Friday, October 2, 2015

Jean-François Colosimo on the Russian Church and Russia's Intervention in Syria

French original here. A brief but fascinating discussion of just war theory in the Russian philosophical tradition can  be found here. Jean-François Colosimo is most recently author of  Les hommes en trop : La malédiction des chrétiens d'Orient.

For the Russian Orthodox Church, the intervention in Syria is a "holy war". 

The spokesman for the Russian Orthodox Church describes Russia's military engagement in Syria as a "holy war". 

Reacting to these remarks, the Orthodox philosopher Jean-François Colosimo recalls Russia's role as protector of the Orthodox Christians of the Middle East.

What statements?

"The fight against terrorism is a holy war and today our country is perhaps the one that most actively fights against it," declared the spokesman for the Russian Orthodox Church, Vsevolod Chaplin, as quoted by the Interfax news agency.

In passing, he also described the Russian military intervention in Syria as "in accordance with international law, with the mindset of our people and the particular role that our country has always played in the Middle East."

For his part, the Russian Orthodox Patriarch Kirill in a statement also expressed his support for the Russian strikes in Syria. "Russia has made a responsible decision in using its armed forces to defend the Syrian people who are beset with misfortune," he declared.

But the patriarch assured that he is praying "that this local conflict does not become a great war, that the use of force does not cause the death of civilians, and that all the Russian troops return home alive."

What context?

"Chaplin is prone to making outrageous statements!" The warning of Jean-François Colosimo, Orthodox theologian and philosopher and director of Editions du Cerf, regarding the remarks of the Russian Orthodox Church's spokesman is clear.

This expert familiar with the Russian Church regrets the use of the concept of "holy war" by the Church. According to him, it is a "motif of identity", suggesting that the Russian Church has not learned from its experience of martyrdom. "This is a theological disaster, a fundamental error," he sighs.

In his view, the statement is nevertheless in line with the "symbiosis" between the Kremlin and the Moscow Patriarchate in the domain of foreign affairs.

"Patriarch Kirill was himself the minister of foreign affairs of the Moscow Patriarchate before 1990," says Colosimo, stressing that he dedicated himself at that time to uniting the Russian Orthodox communities abroad, creating an extensive cultural network abroad, a network that the Russian state does not possess.

The director of Editions du Cerf explains this support in terms of history. "Since the 19th century, all Russian foreign policy has been based on access to warm water.

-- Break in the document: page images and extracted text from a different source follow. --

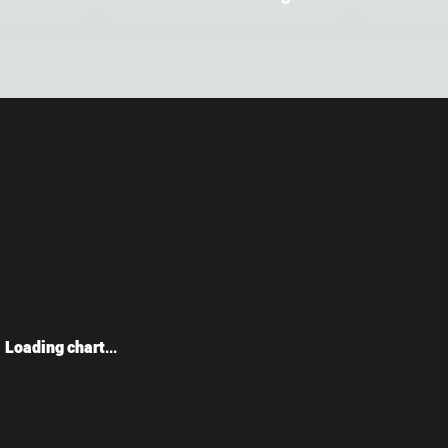
Loading chart...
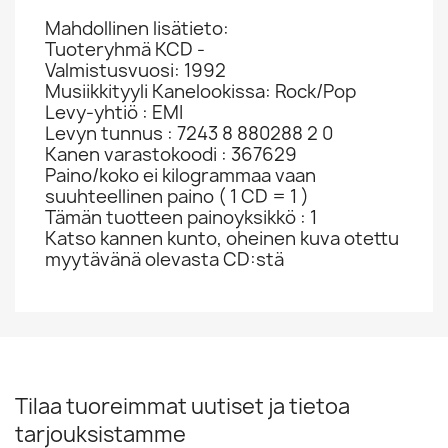
Mahdollinen lisätieto:
Tuoteryhmä KCD -
Valmistusvuosi: 1992
Musiikkityyli Kanelookissa: Rock/Pop
Levy-yhtiö : EMI
Levyn tunnus : 7243 8 880288 2 0
Kanen varastokoodi : 367629
Paino/koko ei kilogrammaa vaan
suuhteellinen paino ( 1 CD = 1 )
Tämän tuotteen painoyksikkö : 1
Katso kannen kunto, oheinen kuva otettu
myytävänä olevasta CD:stä
Tilaa tuoreimmat uutiset ja tietoa
tarjouksistamme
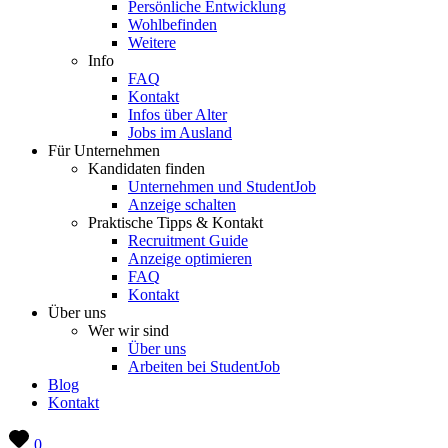
Persönliche Entwicklung
Wohlbefinden
Weitere
Info
FAQ
Kontakt
Infos über Alter
Jobs im Ausland
Für Unternehmen
Kandidaten finden
Unternehmen und StudentJob
Anzeige schalten
Praktische Tipps & Kontakt
Recruitment Guide
Anzeige optimieren
FAQ
Kontakt
Über uns
Wer wir sind
Über uns
Arbeiten bei StudentJob
Blog
Kontakt
0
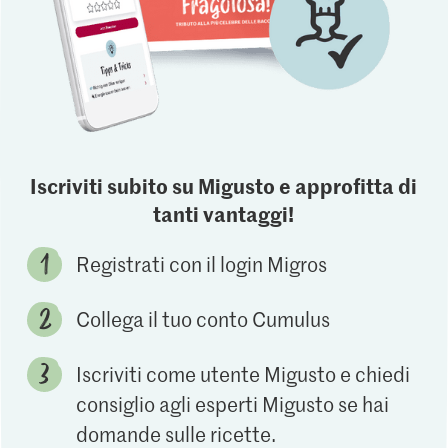
Iscriviti subito su Migusto e approfitta di
tanti vantaggi!
Registrati con il login Migros
Collega il tuo conto Cumulus
Iscriviti come utente Migusto e chiedi
consiglio agli esperti Migusto se hai
domande sulle ricette.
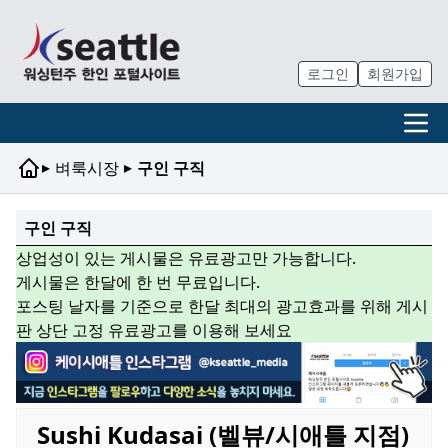
로그인
회원가입
▸
▸
벼룩시장
구인 구직
구인 구직
상업성이 있는 게시물은 유료광고만 가능합니다.
게시물은 한달에 한 번 무료입니다.
포스팅 날자를 기준으로 한달 최대의 광고효과를 위해 게시
판 상단 고정 유료광고를 이용해 보세요
Sushi Kudasai (벨뷰/시애틀 지점)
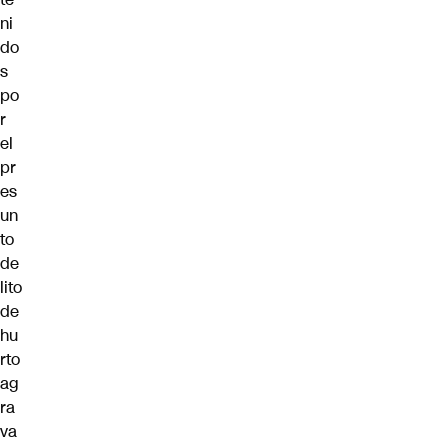
ni
do
s
po
r
el
pr
es
un
to
de
lito
de
hu
rto
ag
ra
va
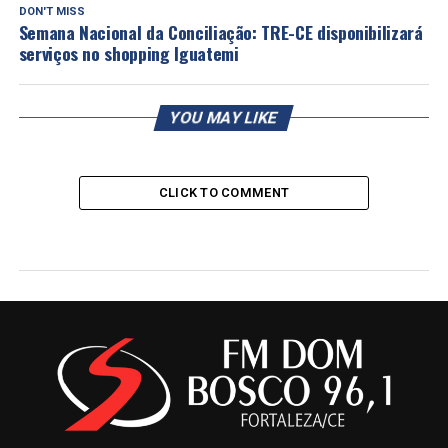
DON'T MISS
Semana Nacional da Conciliação: TRE-CE disponibilizará
serviços no shopping Iguatemi
YOU MAY LIKE
CLICK TO COMMENT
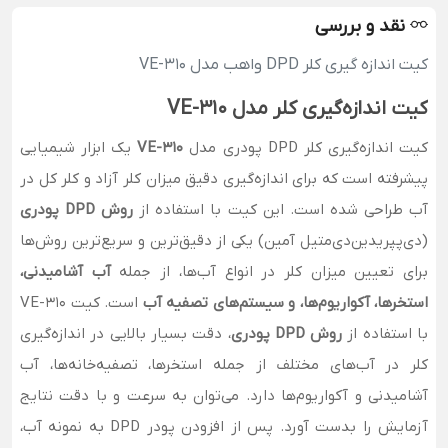
نقد و بررسی
کیت اندازه‌ گیری کلر DPD واهب مدل VE-310
کیت اندازه‌گیری کلر مدل VE-310
کیت اندازه‌گیری کلر DPD پودری مدل
VE-310
یک ابزار شیمیایی
پیشرفته است که برای اندازه‌گیری دقیق میزان کلر آزاد و کلر کل در
آب طراحی شده است. این کیت با استفاده از
روش DPD پودری
(دی‌پپریدین‌دی‌متیل آمین) یکی از دقیق‌ترین و سریع‌ترین روش‌ها
برای تعیین میزان کلر در انواع آب‌ها، از جمله
آب آشامیدنی،
استخرها، آکواریوم‌ها، و سیستم‌های تصفیه آب
است. کیت VE-310
با استفاده از
روش DPD پودری
، دقت بسیار بالایی در اندازه‌گیری
کلر در آب‌های مختلف از جمله استخرها، تصفیه‌خانه‌ها، آب
آشامیدنی و آکواریوم‌ها دارد. می‌توان به سرعت و با دقت نتایج
آزمایش را بدست آورد. پس از افزودن پودر DPD به نمونه آب،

And this requires the protection of the Greek Christians of the Middle East, that is the Orthodox," the Latin Christians of the Middle East traditionally being under the protection of France.

What future?

Putin's Russia has kept strong contacts in the Middle East, particularly in Syria which is home to the largest Greek Orthodox community in the Middle East, unlike Iraq, where the Christians are mostly Chaldeans and so Catholics. "The current Patriarch of Antioch who lives in Damascus has made several trips to Russia in recent months," explains Jean-François Colosimo.

Moreover, if Russia is defending the Iran-Syria-Hezbollah axis,  it is in order to oppose Saudi Arabia: first of all because Wahhabism (and therefore Salafism, the basis for jihadism) is infiltrating more and more into the Caucasus and secondly, because Saudi Arabia is supported by the United States.

"Russia is the enemy of the friends of the United States, and vice-versa," Jean-François Colosimo continues. Defending this axis is even more important at a time when thousands of young Russians are signing up for jihad in Syria and Iraq, and not only from the Muslim republics."

"The challenges and interests of Putin's Kremlin and those of the Orthodox Church are distinct but inseparable," says Colosimo.